A prefeitura pretende unificar serviços de inteligência com a Polícia Civil e a Brigada Militar para aprofundar esse tipo de análise envolvendo estrangeiros ou brasileiros e barrar a chegada de produtos piratas ou sem identificação de procedência às ruas. Os próprios senegaleses garantem adquirir seus produtos por conta própria em depósitos localizados na cidade.

— Compramos aqui mesmo, mas prefiro não dizer onde — afirma o imigrante senegalês Mor Amar, 23 anos, há quatro anos na Capital.

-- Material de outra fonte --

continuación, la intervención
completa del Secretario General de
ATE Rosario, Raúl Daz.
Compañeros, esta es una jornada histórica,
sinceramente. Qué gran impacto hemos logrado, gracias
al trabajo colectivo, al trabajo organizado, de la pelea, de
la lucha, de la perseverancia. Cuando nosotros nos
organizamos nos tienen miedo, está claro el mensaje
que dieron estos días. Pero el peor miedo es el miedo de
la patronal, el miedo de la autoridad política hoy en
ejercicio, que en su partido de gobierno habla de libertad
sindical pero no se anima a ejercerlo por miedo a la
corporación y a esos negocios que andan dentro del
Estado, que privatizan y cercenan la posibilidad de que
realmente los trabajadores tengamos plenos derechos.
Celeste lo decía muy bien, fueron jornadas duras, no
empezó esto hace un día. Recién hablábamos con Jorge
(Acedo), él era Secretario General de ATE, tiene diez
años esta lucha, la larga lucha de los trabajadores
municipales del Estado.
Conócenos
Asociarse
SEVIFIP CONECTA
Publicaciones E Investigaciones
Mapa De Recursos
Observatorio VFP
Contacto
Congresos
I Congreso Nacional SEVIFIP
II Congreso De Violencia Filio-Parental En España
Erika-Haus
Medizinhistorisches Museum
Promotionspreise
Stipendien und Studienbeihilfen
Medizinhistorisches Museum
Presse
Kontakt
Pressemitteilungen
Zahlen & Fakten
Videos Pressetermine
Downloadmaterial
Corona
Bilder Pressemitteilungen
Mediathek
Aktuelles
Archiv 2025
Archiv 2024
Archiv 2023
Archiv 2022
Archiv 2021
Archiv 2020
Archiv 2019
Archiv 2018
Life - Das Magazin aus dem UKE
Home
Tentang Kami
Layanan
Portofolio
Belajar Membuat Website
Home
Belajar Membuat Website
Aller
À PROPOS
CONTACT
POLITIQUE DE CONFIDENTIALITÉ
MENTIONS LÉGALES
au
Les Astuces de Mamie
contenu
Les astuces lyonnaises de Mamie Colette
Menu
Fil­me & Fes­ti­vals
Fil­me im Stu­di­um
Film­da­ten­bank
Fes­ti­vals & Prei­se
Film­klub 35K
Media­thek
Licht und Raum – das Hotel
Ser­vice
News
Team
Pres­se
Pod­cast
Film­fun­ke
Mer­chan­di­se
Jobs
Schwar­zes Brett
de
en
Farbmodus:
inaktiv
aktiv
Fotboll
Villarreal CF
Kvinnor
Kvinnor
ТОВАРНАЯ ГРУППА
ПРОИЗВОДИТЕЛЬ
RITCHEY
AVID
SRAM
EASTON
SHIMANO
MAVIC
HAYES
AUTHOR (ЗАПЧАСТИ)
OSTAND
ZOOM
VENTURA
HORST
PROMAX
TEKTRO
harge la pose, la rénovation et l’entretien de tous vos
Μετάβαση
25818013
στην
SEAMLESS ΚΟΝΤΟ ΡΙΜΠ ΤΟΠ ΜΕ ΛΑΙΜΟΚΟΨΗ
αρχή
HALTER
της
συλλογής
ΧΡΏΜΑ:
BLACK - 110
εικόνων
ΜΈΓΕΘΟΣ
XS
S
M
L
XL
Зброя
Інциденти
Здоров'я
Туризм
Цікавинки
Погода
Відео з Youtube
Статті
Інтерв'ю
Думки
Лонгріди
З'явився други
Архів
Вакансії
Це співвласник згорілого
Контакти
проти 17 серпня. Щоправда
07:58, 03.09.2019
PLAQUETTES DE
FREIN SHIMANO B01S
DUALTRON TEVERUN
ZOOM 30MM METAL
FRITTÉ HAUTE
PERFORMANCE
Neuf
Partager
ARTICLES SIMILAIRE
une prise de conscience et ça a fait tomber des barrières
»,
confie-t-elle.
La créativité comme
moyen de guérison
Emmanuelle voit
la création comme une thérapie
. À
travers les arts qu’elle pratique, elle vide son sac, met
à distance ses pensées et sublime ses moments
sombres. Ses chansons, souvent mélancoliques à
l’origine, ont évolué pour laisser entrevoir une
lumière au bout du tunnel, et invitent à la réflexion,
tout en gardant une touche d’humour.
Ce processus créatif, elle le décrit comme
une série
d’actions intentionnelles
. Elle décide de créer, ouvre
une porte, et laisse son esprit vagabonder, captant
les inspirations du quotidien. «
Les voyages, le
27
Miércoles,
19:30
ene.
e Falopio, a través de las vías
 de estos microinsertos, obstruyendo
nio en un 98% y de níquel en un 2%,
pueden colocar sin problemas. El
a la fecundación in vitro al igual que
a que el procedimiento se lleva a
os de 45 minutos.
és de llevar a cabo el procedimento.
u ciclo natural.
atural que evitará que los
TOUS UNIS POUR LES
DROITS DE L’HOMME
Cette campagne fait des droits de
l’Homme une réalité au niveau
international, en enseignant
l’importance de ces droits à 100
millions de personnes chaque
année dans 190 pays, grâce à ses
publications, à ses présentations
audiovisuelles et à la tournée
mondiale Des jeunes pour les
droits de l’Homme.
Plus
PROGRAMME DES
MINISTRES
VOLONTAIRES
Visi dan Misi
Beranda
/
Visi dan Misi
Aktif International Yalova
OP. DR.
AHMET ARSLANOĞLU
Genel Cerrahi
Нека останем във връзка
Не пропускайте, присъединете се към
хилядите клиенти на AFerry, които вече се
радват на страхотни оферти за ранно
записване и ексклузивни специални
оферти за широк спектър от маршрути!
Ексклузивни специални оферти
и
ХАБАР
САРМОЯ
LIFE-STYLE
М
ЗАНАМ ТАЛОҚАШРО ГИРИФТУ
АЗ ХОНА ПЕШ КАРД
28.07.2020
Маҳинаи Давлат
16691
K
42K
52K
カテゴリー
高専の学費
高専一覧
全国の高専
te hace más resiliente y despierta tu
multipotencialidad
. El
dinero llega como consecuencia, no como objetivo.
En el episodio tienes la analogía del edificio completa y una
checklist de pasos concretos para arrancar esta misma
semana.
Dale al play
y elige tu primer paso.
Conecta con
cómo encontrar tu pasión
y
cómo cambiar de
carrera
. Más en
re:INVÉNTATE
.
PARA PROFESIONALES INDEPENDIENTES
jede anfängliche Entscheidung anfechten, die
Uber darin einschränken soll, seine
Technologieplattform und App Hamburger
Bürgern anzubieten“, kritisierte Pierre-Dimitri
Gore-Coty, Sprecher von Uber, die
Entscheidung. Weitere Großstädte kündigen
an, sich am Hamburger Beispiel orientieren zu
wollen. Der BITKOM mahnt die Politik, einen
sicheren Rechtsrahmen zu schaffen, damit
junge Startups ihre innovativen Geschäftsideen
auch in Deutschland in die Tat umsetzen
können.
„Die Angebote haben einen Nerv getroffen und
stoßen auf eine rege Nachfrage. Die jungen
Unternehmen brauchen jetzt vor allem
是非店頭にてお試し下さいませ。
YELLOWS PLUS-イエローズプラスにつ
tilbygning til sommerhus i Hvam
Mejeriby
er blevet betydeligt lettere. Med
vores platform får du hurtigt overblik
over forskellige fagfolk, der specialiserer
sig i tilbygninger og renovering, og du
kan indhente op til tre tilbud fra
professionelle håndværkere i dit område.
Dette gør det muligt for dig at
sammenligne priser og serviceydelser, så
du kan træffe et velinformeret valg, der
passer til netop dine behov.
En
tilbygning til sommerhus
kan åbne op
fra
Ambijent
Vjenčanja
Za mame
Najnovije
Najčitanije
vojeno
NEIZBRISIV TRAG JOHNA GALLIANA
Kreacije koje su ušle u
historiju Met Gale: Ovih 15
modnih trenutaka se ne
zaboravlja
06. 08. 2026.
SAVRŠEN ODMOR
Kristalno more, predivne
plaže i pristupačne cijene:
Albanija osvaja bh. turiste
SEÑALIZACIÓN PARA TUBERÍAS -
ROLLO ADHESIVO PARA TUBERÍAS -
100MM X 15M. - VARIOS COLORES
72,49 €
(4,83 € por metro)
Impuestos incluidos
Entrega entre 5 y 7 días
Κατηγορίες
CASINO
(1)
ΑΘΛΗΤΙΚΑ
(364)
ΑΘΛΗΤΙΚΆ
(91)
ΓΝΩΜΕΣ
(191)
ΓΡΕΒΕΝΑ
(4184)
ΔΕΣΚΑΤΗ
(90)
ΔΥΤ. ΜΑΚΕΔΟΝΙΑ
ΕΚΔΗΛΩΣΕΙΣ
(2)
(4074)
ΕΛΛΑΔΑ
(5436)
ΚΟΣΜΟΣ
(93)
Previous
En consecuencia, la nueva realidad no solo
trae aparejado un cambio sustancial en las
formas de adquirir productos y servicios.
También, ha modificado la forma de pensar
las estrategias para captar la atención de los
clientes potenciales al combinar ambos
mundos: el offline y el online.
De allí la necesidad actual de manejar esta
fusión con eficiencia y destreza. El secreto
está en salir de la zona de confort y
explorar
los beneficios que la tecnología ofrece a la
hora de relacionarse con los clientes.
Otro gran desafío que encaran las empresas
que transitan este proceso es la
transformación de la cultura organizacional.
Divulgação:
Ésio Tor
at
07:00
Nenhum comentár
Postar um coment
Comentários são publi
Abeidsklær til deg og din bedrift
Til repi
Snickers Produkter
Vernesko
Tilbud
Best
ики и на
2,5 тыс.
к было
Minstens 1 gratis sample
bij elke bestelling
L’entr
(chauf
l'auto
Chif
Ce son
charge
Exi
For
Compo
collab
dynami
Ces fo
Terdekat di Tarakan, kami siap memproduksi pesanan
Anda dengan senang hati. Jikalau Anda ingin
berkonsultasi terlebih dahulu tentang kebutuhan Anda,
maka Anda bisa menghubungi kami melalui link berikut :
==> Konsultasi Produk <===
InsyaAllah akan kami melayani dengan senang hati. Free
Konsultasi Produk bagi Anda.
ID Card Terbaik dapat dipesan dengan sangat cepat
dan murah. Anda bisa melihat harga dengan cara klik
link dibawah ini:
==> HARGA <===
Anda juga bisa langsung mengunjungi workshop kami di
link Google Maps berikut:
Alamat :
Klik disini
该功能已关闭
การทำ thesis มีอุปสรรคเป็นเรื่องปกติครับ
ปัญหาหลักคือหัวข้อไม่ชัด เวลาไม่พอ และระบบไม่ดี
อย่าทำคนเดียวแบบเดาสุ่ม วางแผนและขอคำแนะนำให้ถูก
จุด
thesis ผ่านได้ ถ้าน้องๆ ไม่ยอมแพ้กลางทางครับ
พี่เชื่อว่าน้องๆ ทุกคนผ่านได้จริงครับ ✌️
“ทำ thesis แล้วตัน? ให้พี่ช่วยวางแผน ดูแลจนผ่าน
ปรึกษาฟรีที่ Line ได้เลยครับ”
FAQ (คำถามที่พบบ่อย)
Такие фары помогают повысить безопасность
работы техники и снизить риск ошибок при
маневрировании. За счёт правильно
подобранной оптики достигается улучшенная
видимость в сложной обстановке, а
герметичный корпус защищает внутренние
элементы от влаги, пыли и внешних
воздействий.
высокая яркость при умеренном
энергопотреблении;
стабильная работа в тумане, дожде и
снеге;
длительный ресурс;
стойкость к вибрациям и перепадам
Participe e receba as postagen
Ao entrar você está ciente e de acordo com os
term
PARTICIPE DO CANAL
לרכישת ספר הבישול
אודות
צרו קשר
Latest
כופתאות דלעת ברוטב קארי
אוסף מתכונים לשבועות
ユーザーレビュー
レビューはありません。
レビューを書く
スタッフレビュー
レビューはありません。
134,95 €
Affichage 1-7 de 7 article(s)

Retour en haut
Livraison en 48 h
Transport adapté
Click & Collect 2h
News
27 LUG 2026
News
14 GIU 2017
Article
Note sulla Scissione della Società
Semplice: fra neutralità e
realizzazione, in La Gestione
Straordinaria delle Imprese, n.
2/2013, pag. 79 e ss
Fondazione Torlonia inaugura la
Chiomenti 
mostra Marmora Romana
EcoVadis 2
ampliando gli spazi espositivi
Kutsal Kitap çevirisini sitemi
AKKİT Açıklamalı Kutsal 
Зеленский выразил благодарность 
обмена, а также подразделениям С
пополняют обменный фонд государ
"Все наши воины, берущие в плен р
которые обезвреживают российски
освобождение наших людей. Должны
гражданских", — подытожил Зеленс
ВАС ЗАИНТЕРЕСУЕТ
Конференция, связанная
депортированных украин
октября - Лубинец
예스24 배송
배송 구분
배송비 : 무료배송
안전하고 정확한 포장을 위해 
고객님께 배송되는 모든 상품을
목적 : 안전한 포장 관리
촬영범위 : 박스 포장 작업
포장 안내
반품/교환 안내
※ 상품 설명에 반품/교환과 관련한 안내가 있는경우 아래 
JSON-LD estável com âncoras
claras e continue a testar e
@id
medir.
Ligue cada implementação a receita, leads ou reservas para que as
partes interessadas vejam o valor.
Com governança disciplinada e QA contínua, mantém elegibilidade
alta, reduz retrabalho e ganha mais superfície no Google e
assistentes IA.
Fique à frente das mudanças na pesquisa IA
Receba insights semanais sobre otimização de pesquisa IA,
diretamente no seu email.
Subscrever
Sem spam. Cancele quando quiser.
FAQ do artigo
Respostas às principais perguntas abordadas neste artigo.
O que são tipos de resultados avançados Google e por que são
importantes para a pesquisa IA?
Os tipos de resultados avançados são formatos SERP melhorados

Amar vivia em Buenos Aires e conhecia Porto Alegre. Pouco antes da Copa de 2014, acreditou que teria melhores oportunidades no Brasil. Seus planos correram conforme o planejado até o final do ano passado, quando perdeu o emprego como garçom. Sem conseguir um novo trabalho de carteira assinada, e já casado com uma brasileira, passou a vender eletrônicos no Centro.

— Às vezes, as pessoas passam e nos olham como coitados. Não queremos roubar, nem fazer mal a ninguém. Só precisamos trabalhar — sustenta Amar.

Cerca de 80 senegaleses já se inscreveram em cursos de capacitação oferecidos pelo município com intenção de receber alvarás de trabalho.